In questa importante fase economica, l’UE dovrà essere in grado di affrontare i numerosi potenziali ostacoli che potrebbero complicare il cammino del convoglio europeo, tra i quali: un potenziale aumento dei contagi, soprattutto nelle zone in cui il tasso di vaccinazione è relativamente basso; un incremento dell‘inflazione, dovuto in larga misura all’impennata dei prezzi dell’energia; le interruzioni nella catena di approvvigionamento.

Va inoltre tenuto conto dell’attuale contesto politico molto complesso che da qui a breve vivrà alcuni momenti molto importanti come la nascita del nuovo Governo tedesco, l’elezione del Presidente della Repubblica italiana (che potrebbe portare a una ridefinizione, tra l’altro, del ruolo di Mario Draghi), l’elezione del Presidente della Repubblica francese.

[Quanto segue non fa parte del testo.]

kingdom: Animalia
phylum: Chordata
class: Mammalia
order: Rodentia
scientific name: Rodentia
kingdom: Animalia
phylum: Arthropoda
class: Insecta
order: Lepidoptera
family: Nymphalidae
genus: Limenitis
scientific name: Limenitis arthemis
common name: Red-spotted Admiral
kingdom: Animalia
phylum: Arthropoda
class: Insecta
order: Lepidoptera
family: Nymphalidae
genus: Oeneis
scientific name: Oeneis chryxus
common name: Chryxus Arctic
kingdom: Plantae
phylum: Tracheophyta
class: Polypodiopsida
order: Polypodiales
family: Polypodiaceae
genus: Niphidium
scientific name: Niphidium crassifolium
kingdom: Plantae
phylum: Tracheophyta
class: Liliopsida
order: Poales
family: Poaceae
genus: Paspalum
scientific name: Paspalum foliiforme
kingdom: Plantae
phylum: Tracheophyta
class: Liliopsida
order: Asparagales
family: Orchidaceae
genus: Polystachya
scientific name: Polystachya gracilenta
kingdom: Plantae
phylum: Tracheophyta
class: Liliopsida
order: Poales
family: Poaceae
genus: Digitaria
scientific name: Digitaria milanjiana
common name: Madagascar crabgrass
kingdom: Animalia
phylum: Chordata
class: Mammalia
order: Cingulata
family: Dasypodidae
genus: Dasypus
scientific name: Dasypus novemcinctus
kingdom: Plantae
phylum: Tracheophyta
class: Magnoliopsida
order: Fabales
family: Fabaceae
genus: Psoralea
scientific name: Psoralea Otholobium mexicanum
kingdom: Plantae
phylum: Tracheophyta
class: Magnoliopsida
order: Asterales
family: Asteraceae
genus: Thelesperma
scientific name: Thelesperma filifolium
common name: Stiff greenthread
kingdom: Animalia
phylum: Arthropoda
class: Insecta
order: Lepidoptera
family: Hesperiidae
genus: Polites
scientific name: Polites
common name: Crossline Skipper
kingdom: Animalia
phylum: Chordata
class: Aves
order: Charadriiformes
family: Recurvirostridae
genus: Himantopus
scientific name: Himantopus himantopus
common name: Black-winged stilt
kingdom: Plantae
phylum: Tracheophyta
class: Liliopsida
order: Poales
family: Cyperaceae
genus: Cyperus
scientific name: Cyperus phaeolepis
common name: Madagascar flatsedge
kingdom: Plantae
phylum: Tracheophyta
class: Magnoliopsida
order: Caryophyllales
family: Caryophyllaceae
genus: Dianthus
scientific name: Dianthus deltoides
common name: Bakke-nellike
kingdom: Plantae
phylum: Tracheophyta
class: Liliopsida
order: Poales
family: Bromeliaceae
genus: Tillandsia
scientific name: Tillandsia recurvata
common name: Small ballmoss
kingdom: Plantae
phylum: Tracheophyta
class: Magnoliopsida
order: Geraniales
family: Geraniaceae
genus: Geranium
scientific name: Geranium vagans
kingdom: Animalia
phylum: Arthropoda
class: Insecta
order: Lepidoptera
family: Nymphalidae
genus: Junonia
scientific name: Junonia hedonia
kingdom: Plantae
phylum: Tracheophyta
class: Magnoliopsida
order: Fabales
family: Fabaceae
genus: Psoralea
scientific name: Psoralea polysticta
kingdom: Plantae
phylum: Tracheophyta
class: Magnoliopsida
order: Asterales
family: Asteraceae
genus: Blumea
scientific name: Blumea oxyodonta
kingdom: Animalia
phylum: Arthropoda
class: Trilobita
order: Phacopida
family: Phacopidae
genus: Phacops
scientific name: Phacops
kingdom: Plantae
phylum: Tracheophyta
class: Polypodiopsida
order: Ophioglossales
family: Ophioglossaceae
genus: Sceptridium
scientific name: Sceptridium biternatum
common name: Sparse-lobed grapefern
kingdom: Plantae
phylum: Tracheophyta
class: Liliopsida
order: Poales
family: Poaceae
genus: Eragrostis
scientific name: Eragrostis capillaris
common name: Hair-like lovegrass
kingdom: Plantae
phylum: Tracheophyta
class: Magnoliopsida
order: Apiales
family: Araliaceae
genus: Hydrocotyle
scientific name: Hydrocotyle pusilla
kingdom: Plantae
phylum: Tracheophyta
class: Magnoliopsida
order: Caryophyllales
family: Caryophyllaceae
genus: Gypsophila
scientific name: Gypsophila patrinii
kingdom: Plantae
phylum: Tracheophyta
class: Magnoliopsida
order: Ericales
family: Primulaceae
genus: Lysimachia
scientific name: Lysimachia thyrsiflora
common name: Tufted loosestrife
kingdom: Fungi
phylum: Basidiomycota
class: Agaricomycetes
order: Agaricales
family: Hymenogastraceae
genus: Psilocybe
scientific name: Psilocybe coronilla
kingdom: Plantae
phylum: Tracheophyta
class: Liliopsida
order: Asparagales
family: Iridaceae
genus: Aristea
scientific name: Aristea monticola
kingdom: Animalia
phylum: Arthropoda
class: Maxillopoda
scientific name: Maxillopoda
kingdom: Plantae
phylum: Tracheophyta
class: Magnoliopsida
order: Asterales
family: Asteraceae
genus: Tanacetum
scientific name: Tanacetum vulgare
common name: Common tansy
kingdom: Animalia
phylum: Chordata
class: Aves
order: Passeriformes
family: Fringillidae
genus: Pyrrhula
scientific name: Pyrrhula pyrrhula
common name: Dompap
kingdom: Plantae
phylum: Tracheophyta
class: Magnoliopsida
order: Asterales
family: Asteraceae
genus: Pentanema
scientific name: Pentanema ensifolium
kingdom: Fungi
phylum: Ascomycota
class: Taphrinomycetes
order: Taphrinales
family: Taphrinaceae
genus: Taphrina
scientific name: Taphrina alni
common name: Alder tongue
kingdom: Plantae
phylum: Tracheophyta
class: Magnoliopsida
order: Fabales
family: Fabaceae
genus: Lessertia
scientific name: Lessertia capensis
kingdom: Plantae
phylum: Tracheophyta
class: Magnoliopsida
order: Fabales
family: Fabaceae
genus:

Questa stagione elettorale potrebbe modificare, e non poco, gli assetti politici dei Paesi sopra citati, il che avrebbe degli inevitabili effetti all’interno dello scacchiere comunitario. Dopo la fine dell’era Merkel, l’UE è in cerca di una rinnovata leadership capace di garantire una guida stabile all’interno dell’Unione e queste elezioni potrebbero essere un’occasione da cogliere.